Wieso sind die Schreibübungen so wichtig, warum reicht es nicht, das Buch aufmerksam zu lesen?
Weil Schreiben einfach mehr macht mit uns. Wenn wir denken, schwirren die Gedanken umher, man kann sie schwer festmachen. Der eine Gedanke ist gleich wieder weg, dann kommt ein anderer und ich weiß vielleicht schon gar nicht mehr, was ich vorhin dazu gedacht habe. Wenn ich schreibe, setze ich mich bewusst hin, überlege mir zum Beispiel „Was bedeutet denn Sexualität für mich?“. Dann „muss“ ich mich irgendwann auf ein Wort, einen Satz festlegen. So kann ich meine Gedanken ordnen und komme vielleicht auf etwas anderes. Beim Schreiben durchlebe ich auch gewisse Erlebnisse noch einmal – allerdings mit einer Distanz, denn ich bin ja nicht mehr mittendrin. Heute sehe ich es mit einer anderen Perspektive und bewerte vielleicht neuere Erlebnisse, die ich seither hatte, anders.
Welche Kernbotschaft möchten Sie mit Ihrem Buch vermitteln?
Dass Sex etwas total Schönes, zutiefst Intimes und Erfüllendes sein kann. Selten ist man so nackt und intim wie in der Sexualität und damit meine ich jetzt eben nicht die körperliche Nacktheit. Selbstsicherheit, Selbstbewusstsein und wie weit ich mich emotional öffnen kann, spielen eine wesentliche Rolle.

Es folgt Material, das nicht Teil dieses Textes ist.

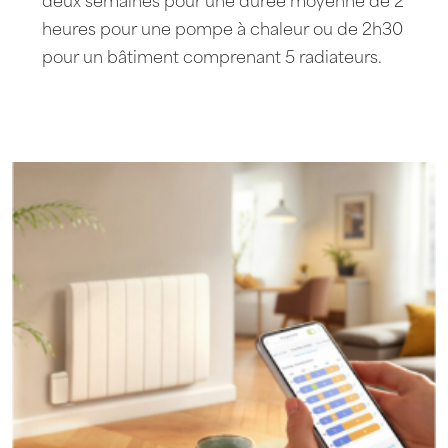
deux semaines pour une durée moyenne de 2
heures pour une pompe à chaleur ou de 2h30
pour un bâtiment comprenant 5 radiateurs.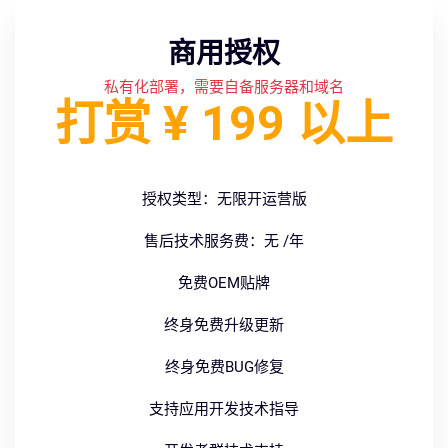
商用授权
私有化部署，需要自备服务器和域名
打赏 ¥ 199 以上
授权类型：无限开运营版
售后技术服务费：无 /年
免费OEM贴牌
终身免费升级更新
终身免费BUG修复
支持应用开发技术指导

Wenn noch das Gefühl hinzukommt, vom Partner ganz und gar angenommen zu sein – mit all seinen Schwächen und negativen Erlebnissen – dann kann auch etwas Heilendes passieren. Das Buch lässt einen bestimmt reifen, man kann viel über sich selbst erfahren.
Würden Sie uns noch eine Schreibübung verraten?
Gerne: Angenommen Sie würden eine Sexualtherapeutin kennenlernen. Welche Fragen würden Sie ihr stellen?